On my writing desk in my office, I have a name plaque made of black stone, presumably marble. It’s a triangular wedge, a foot long and three inches high, an inch and a quarter wide at the bottom and pointed at the top. On the back of it is a fanciful black dragon among white clouds. On the front is a long white rectangle with “TG-3” in black in the center, surrounded by dragon fins.
The plaque has a crack in it. Years ago, I dropped it and broke it, then carefully cemented it back together. I had to repair it. It’s one of my prized possessions from the Vietnam war.
Army troops I was working with in the Da Nang area of Vietnam in the late 1960s gave it to me. They told me they had paid a craftsman to carve it from marble quarried from Marble Mountain, close to the seashore not far from Da Nang.

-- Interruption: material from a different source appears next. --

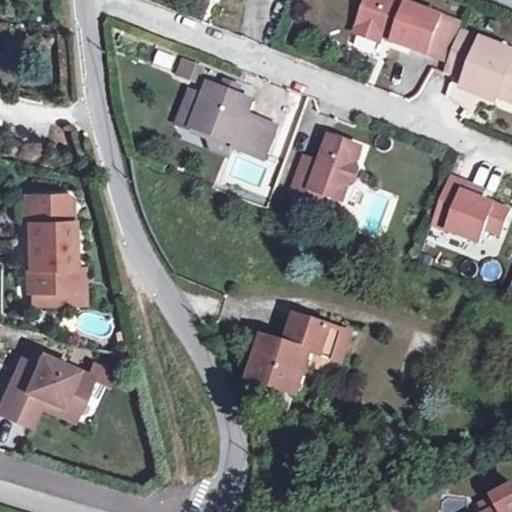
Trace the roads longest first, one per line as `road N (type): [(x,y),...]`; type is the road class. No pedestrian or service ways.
road 1 (unclassified): [(89,0),(111,155),(158,269),(235,404),(236,481),(220,511)]
road 2 (residential): [(98,0),(511,157)]
road 3 (residential): [(0,460),(143,511)]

They were especially pleased with the plaque because it memorialized my radio callsign, TG-3. The troops came up with that letter-digit combination. They took it from my payroll signature, Thomas L. Glenn III, which they found hilarious.
I didn’t explain to them that I used that silly moniker because my father, Thomas L. Glenn, Jr., had forged checks against my personal account, under the name I used, Thomas L. Glenn. I added the “III” to my payroll signature to foil him. It worked, but I have been stuck all my life with a ridiculously pretentious name. I reduced it to “Tom Glenn” for my author’s name.
My presence among the troops was already the source of mirth. Here I was, a civilian who outranked some of their officers, pretending to be an enlisted man. I lived with the troops and dressed in their uniform and went into combat with them. The disguise was to prevent the enemy from discovering that they had a spy in their midst. When I finally got the guys to call me “Tom” and not “Mr. Glenn” and “sir,” I knew I was a member of the team. When they gave me the TG-3 plaque, I knew I was one of them.
Some of the men who gave me the plaque were killed close by me on the battlefield.
I’ll never forget them. I’ll never cease to grieve over those who were lost. And I will always treasure the plaque they gave me.